Hier fängt aber schon einer der großen Unterschiede der Männer an. Putin hat aus seiner Zeit beim Geheimdienst nie ein Geheimnis gemacht, im Gegenteil. Auch seine heutige Macht hat er zu großen Teilen durch den KGB aufgebaut. Kyrill hingegen hat nie bestätigt, dass er beim Geheimdienst war. Das wurde allerdings mittlerweile durch belastbare Dokumente bewiesen. In diesen ist oftmals die Rede von einem Mitarbeiter namens "Michailow". Diese Stellung dürfte erklären, wie der 75-Jährige schon zu Zeiten der Sowjetunion in der Orthodoxie schnell aufsteigen konnte. Dieser Aufstieg ist durchaus beachtlich, da die Familie von Kyrill unter Repressalien der Sowjets litt. Sein Vater, der Prieser war, wurde zu Zeiten von Stalin in ein Gulag verschleppt, in dem er drei Jahre verbrachte.
Kyrill: Zwischen Orthodoxie und dem Kreml
Kyrill war zunächst als Erzbischof von Smolensk in Erscheinung getreten, später wurde er Erzbischof der russischen Exklave Kaliningrad. Nachdem er zum Patriarchen wurde, führte er die orthodoxe Kirche immer mehr an den russischen Staat heran – so nah wie es seit dem Zarenreich nicht mehr der Fall war. Eine "Symphonie" zwischen Kirche und Staat nennt Kyrill die gegenseitige Beziehung selbst.
Zu dieser Symphonie gehören beste Beziehungen zwischen dem Patriarchen und dem Präsidenten. Ein "Wunder Gottes" nannte Kyrill die Präsidentschaft Putins bereits und kritisierte die Opposition immer wieder. Er rief auch klar zur Wahl von Putin auf. Unterdessen erhält die orthodoxe Kirche Zuwendungen vom Kreml.

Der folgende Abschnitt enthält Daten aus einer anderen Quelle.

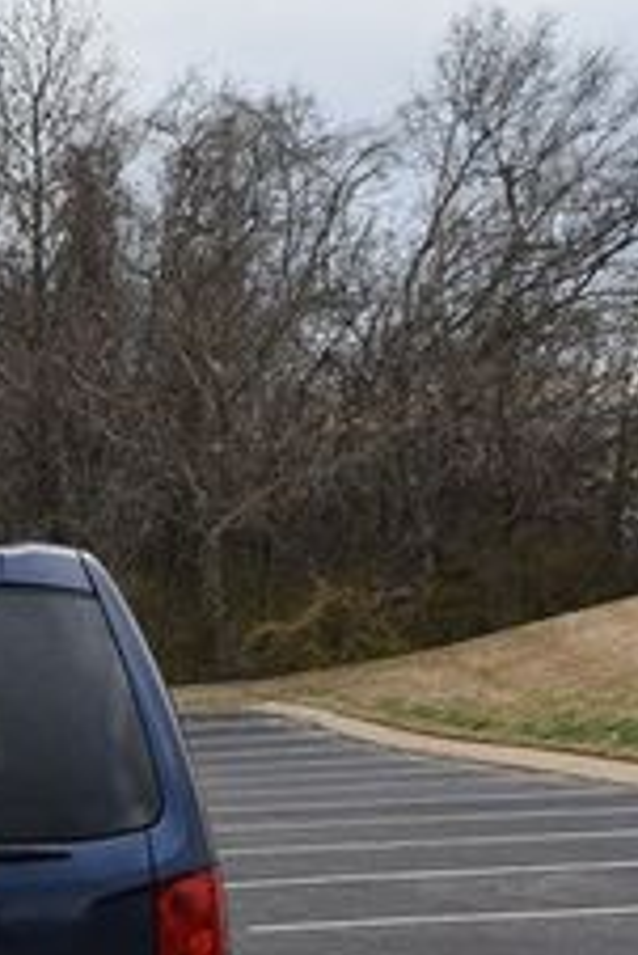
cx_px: -165
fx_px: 3158
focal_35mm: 119
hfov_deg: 11.3
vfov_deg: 17.1
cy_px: 712
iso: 250
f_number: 5.6
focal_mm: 28
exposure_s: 1/250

Kyrill scheint auch ähnliche Ansichten wie Putin zu vertreten. Sein Weltbild ist dem des Philosophen Alexander Dugin sehr nahe, was auch auf Putin zutreffen dürfte. Der Patriarch ist zudem antiliberal, antiwestlich und erzkonservativ eingestellt. Den Westen kritisiert Kyrill immer wieder scharf, beispielsweise wegen der Rechte für Homosexuelle, wodurch die Sünde gefördert würde.

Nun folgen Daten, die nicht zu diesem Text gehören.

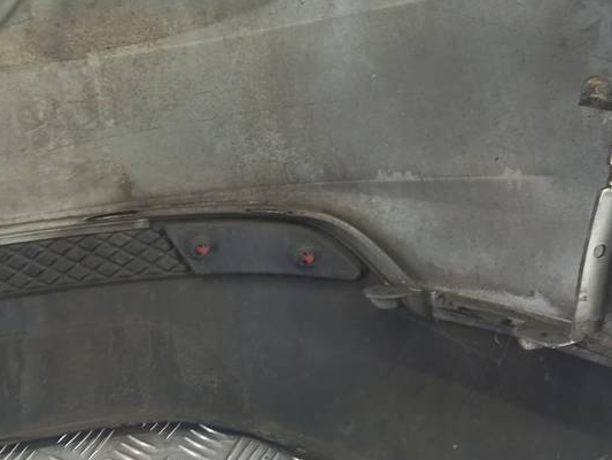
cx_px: 351
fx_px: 849
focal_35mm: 48
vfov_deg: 29.6
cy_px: 91
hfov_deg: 39.6
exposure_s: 1/50
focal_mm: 4.6
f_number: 1.8
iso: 80
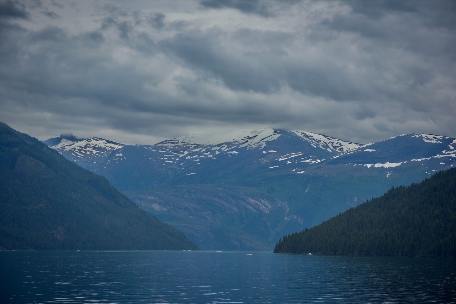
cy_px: 152
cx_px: 228
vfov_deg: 9.5
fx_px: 1837
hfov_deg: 14.2
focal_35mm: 145
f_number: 9
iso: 100
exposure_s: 1/320
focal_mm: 145
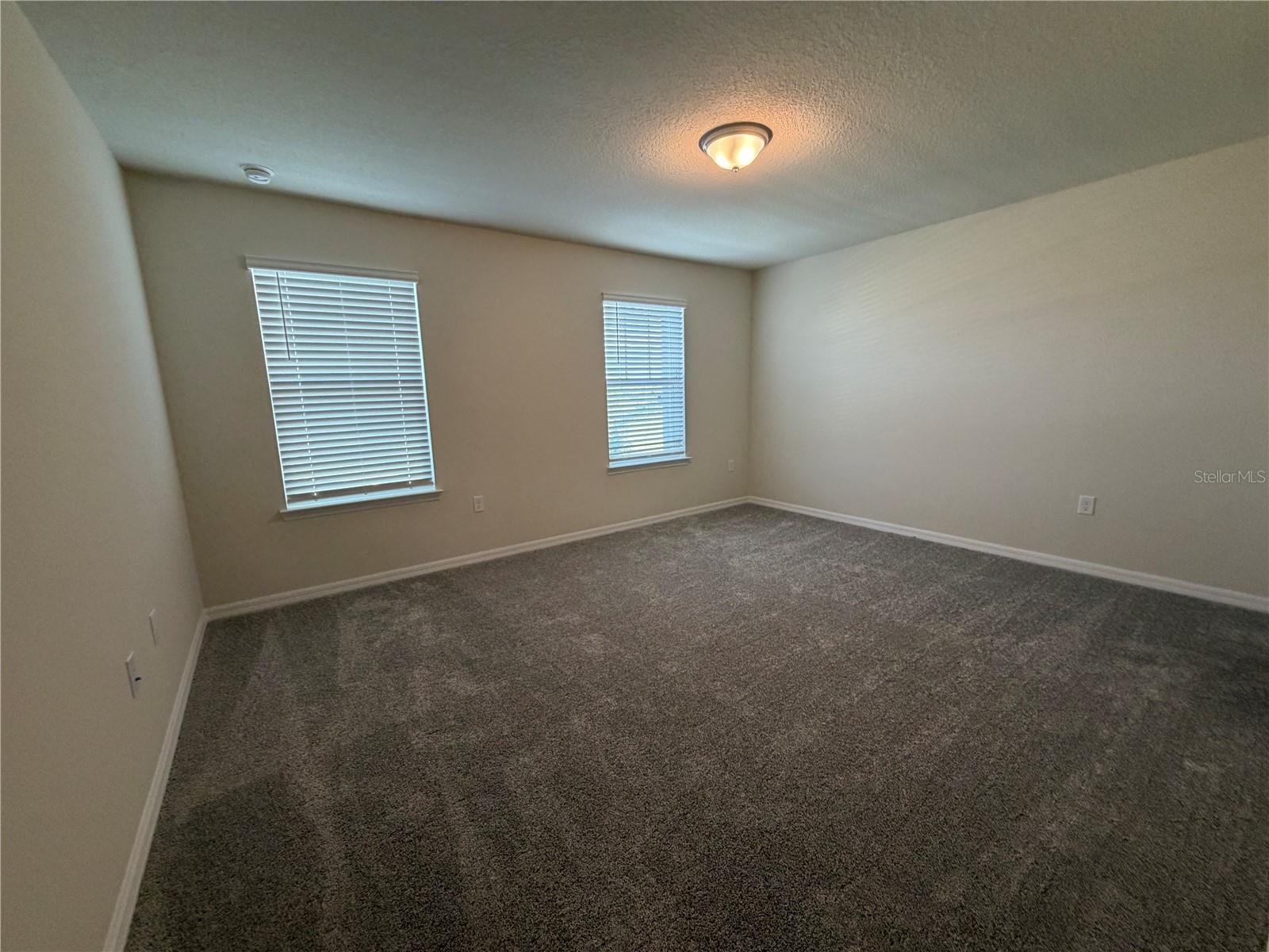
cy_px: 476
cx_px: 634
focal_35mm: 14
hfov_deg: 102.1
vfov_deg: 85.7
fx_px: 513
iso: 200
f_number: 2.2
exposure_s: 1/60
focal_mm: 2.22
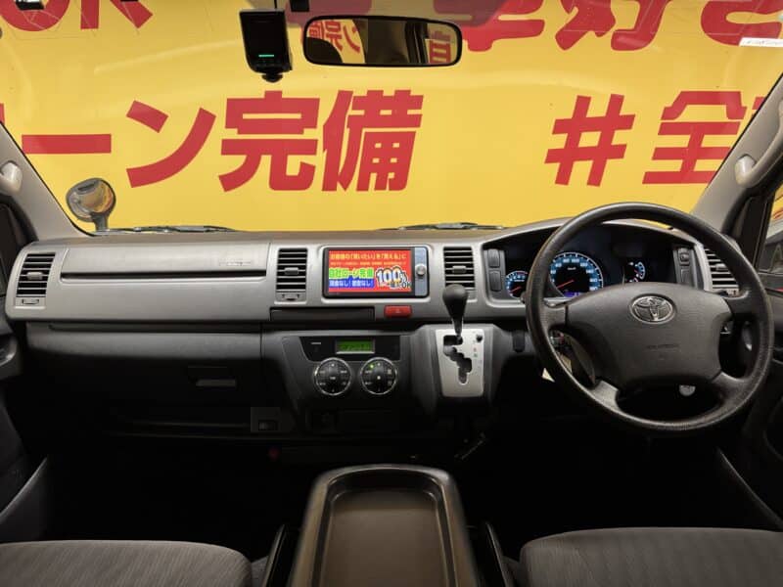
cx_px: 392
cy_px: 294
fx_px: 543
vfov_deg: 56.8
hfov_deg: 71.6
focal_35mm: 24
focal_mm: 6.76
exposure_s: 1/100
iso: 160
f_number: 1.78
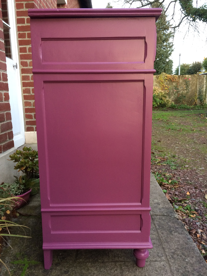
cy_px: 138
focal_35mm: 29
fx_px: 231
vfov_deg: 61.7
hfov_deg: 48.2
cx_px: 104
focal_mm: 4.15
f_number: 2.2
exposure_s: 1/33
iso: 160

Den Krieg in der Ukraine rechtfertigte Kyrill ebenfalls durch den Namen Gottes und unterstützt diesen auch. Er behauptete zudem, dass Russland "noch nie ein Land angegriffen" habe.
Kontroversen um das Vermögen von Patriarch Kyrill I.

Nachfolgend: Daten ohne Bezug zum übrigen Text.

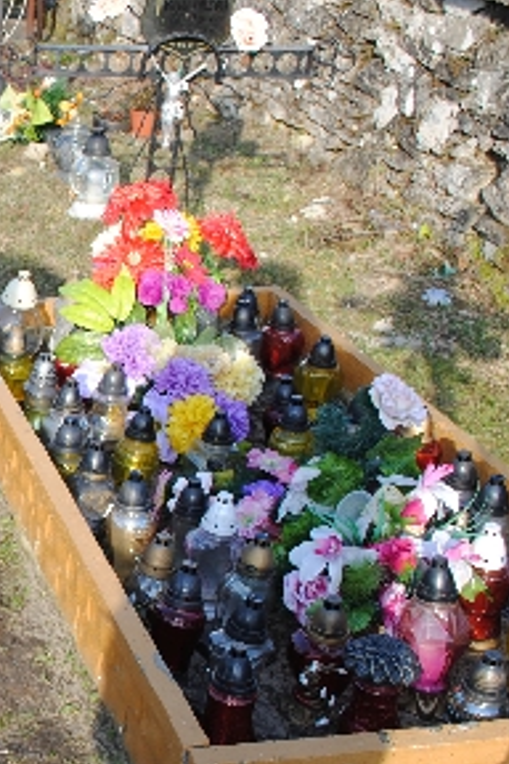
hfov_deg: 20.3
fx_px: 1272
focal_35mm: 60
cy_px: 422
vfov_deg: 33.4
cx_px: -188
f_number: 6.3
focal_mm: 18
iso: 100
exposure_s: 1/160
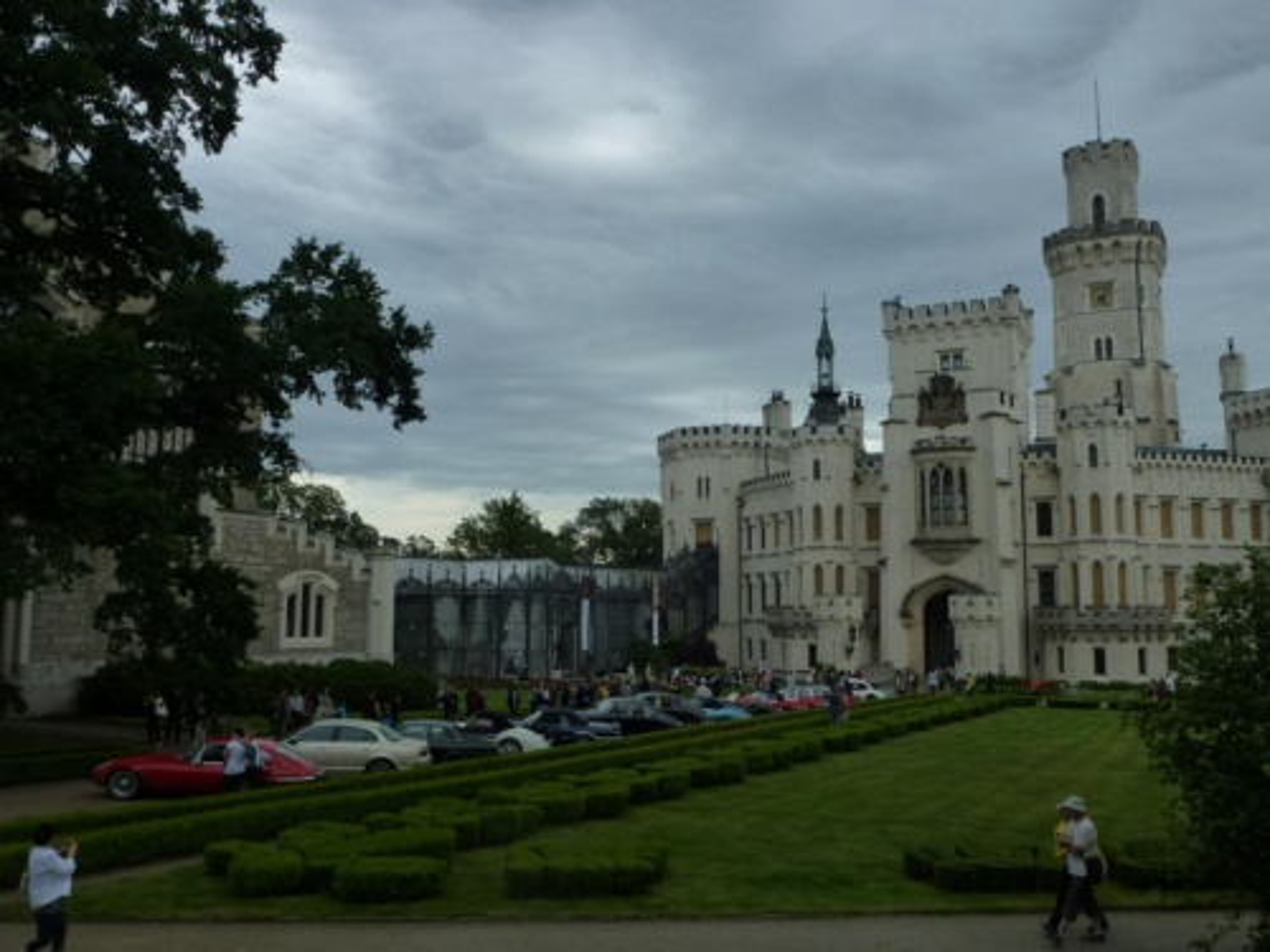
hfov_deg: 60.0
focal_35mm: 30
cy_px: 476
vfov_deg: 46.8
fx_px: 1101
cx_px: 635
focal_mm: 5.4
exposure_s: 1/800
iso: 160
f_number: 4
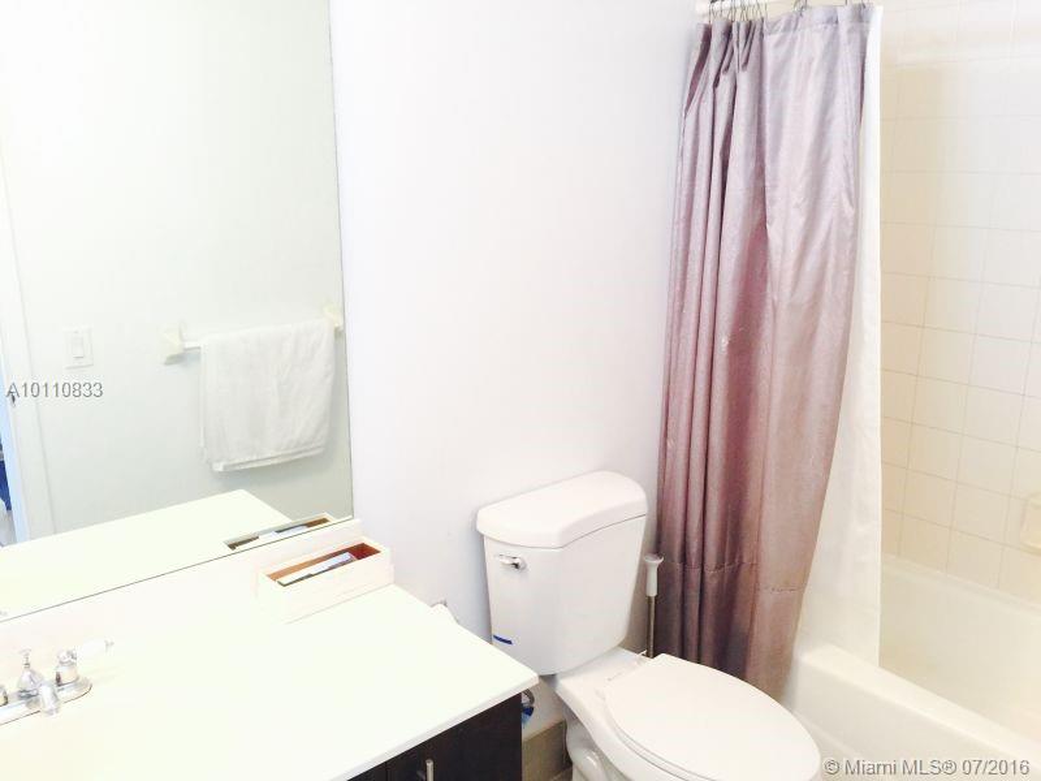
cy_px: 390
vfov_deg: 48.2
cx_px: 520
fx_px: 872
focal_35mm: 29
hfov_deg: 61.7
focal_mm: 4.15
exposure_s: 1/15
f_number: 2.2
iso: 64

Wegen der Rechtfertigung und Unterstützung des Angriffskrieges von Russland sollte Kyrill nun auf die Sanktionsliste der EU geschrieben werden. Dass dies nun nicht der Fall ist, kann durchaus als brisant bezeichnet werden. Kyrill soll nämlich ein riesiges Vermögen besitzen.
Diesem hat er auch den Spitznamen "Tabak-Patriarch" zu verdanken. Hintergrund ist, dass Kyrill der Kirche nach dem Zerfall der Sowjetunion erlaubte, wieder mit Öl und Tabak zu handeln. Zudem wird dem Geistlichen Korruption in vielen Fällen vorgeworfen. Für Aufsehen sorgte auch ein öffentlicher Auftritt, bei dem er eine teure, goldene Uhr am Handgelenk trug. Die Uhr wurde auf den Bildern von der Kirche später wegretuschiert, ein Spiegelbild der Uhr auf dem Tisch verriet diesen Trick jedoch. Kyrill hat mittlerweile zugegeben, dass die Bilder bearbeitet wurden.
Neben mehrerer teuren Uhren soll Kyrill zudem eine Mercedes-Luxuslimousine und eine Penthousewohnung besitzen. Das ist aber längst nicht alles, denn mehrere Investigativjournalisten gehen davon aus, dass Kyrills Privatvermögen vier Milliarden Dollar beträgt. Ein hoher Kontostand, vor allem für einen Geistlichen.